Digital Ego: Social and Legal Aspects of Virtual Identity by Jacob van Kokswi jk is a sprawling, quirky and encyclopedic exploration of identity.
Kokswi surfs in and out of an astounding variety of perspectives including ancient and modern history, philosophy, psychology, law and artificial intelligence. He makes good use of graphics to clarify concepts. I especially like his chart outlining the structure of online identity. It's the academic big brother to my more narrative images on the topic.
The footnotes alone are worth the purchase price. If you don't see me in-world much this week, it's because I'm busy running around the web gathering up all of the content he references.
I'm not going to compile the results from the avatar vs. human test results until the weekend, so there's still time to participate.
2 comments:
Thanks for calling attention to this, BG. I'm adding it to the "must read now" list for my own research on SLegality.
If ONLY he had an editor - the meandering is wonderful but really - it needed a good tightening up by someone with an eye for helping an author with brilliant ideas express them with a lot more clarity. If I had my copy I'd toss in an example or two...it's such a shame, because it distracts from the pleasures of the content.

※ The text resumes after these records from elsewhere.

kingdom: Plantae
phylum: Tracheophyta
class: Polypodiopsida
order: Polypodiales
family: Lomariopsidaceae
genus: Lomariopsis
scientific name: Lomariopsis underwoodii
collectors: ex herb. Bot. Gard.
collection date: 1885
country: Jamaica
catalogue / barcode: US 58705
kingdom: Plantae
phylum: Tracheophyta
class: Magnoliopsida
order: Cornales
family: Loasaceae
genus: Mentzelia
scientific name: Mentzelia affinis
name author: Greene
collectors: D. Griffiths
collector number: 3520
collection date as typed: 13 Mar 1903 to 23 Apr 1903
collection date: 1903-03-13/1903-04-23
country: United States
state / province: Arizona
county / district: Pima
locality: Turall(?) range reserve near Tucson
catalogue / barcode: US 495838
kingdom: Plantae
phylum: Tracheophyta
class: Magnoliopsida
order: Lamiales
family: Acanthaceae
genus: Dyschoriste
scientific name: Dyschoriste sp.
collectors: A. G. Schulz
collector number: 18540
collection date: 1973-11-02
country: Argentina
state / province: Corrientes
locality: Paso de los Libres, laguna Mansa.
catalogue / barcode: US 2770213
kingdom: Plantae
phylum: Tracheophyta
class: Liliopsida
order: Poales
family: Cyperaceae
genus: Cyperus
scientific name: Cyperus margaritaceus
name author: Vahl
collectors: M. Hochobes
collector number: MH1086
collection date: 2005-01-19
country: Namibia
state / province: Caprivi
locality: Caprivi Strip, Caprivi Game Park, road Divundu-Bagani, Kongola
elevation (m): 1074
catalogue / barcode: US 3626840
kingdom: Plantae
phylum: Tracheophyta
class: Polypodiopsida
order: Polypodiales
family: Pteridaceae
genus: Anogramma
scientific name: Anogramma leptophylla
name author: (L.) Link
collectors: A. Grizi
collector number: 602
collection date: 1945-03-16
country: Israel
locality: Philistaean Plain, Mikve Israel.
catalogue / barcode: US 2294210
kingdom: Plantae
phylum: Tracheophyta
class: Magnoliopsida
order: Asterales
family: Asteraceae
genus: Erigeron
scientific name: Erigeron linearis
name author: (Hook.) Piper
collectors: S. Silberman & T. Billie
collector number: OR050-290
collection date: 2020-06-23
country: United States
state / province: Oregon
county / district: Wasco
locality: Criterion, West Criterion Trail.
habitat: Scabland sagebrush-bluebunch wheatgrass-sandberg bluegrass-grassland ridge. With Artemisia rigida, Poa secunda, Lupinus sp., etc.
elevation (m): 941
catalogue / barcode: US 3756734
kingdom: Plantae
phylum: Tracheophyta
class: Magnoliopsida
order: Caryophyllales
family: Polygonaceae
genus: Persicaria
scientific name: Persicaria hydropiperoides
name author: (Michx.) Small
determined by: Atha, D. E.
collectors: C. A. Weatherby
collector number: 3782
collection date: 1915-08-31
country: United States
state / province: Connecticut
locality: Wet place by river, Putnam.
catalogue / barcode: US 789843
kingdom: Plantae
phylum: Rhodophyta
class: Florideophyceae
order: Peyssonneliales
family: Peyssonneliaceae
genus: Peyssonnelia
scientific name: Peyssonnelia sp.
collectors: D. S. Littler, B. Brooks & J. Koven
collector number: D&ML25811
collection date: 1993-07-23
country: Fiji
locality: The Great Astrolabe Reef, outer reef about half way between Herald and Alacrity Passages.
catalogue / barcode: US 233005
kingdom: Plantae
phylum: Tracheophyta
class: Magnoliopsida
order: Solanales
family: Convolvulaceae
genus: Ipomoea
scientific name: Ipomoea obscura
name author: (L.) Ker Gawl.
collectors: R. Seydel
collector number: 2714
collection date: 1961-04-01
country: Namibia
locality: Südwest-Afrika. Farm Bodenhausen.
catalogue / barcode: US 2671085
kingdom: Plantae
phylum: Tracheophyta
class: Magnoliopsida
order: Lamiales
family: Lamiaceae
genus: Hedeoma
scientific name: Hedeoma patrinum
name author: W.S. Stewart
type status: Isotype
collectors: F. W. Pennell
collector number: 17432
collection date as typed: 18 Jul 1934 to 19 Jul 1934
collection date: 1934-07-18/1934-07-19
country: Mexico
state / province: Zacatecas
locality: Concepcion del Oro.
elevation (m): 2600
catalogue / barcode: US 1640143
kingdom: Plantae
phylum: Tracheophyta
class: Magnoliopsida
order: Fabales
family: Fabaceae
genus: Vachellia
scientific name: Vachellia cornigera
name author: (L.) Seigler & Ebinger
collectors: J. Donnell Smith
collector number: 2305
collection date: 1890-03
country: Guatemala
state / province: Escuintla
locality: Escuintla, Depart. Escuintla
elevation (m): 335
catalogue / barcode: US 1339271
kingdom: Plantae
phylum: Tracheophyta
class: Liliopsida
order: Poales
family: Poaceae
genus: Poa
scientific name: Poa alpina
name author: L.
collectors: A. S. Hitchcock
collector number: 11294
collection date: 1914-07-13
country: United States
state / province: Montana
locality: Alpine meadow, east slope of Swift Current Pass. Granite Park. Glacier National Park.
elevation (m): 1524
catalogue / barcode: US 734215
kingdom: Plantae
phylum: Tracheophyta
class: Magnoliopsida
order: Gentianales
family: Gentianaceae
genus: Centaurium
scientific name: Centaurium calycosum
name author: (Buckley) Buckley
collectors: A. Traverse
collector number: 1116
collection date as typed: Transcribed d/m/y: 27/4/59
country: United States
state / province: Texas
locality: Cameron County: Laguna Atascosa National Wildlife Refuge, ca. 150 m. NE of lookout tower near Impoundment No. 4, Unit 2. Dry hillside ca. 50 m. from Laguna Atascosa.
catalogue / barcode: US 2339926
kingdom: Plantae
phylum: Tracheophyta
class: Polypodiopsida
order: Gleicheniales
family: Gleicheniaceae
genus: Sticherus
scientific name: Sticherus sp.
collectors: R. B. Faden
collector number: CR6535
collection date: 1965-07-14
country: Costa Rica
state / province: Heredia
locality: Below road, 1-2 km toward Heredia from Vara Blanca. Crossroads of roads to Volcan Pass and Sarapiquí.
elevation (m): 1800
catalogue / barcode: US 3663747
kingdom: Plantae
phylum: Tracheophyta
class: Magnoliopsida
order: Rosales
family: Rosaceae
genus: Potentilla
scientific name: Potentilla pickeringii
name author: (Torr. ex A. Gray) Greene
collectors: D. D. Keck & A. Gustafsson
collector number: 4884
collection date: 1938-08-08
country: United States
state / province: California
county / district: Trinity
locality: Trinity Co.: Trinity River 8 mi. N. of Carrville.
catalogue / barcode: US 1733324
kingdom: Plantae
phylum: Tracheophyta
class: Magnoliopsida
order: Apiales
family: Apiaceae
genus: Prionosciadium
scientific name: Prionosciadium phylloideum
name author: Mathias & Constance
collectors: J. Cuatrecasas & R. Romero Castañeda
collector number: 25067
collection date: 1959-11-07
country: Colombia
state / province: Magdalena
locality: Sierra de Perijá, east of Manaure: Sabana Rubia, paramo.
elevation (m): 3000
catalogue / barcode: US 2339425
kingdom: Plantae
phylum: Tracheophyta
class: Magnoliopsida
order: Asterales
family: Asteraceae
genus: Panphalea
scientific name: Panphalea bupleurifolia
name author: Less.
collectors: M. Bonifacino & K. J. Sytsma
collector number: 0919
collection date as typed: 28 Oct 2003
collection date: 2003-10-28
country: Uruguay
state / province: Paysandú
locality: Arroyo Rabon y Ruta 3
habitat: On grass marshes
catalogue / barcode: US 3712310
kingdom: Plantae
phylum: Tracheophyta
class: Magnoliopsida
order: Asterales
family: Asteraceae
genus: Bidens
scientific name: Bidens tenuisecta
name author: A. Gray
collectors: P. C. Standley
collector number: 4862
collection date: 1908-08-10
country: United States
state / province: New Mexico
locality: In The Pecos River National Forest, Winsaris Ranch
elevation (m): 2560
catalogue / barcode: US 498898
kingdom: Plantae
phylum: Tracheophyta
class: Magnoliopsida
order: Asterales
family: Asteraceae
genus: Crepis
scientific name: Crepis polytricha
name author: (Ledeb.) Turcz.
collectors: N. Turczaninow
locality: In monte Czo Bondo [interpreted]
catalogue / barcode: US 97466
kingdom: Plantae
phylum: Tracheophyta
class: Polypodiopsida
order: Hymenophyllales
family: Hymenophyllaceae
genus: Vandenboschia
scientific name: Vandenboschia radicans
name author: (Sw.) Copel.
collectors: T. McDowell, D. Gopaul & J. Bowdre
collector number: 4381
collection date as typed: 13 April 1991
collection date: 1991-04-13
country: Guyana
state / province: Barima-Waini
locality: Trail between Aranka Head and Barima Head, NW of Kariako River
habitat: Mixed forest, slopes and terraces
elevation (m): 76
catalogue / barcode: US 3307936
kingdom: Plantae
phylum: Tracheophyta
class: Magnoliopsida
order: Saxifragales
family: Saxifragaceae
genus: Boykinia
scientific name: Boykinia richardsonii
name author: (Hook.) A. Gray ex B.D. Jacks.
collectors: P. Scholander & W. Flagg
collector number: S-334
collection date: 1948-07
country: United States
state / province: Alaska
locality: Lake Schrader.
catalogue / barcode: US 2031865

While the legal section is worth the price of the book, the rest of it I'm not so sure - I didn't find it all that, hmm...coherent. And I'm not sure that the overuse of footnotes to Wikipedia really qualifies as scholarly although you're right - there is some good stuff in there, although I think that if footnotes comprise 1/3rd of the content maybe they should have been appended as a really useful appendix?
Having said that, there are some real gems in here, some notions to explore, some side links to commentary on identity, avatar rights, all that good stuff. I just found it a bit tough to wade through, and I'm hardly one for clarity or brevity myself.
I know - always better to say something nice or don't say anything at all....but consider it a plea on behalf of editors everywhere - even the greatest ideas can use a bit of sharpening, and if you're going to actually *gasp* put it on paper, it's a useful service to your readers.
Hmm. It's Monday. Maybe that's why. Because really, bravo for Digital Ego, it DOES add to our collective knowledge - but if I was going to recommend a MUST READ - not for this month, or this year, but for this decade when it comes to virtual worlds, it would be Coming of Age in Second Life (read it in parallel to Hamlet's book and you're pretty much good to go).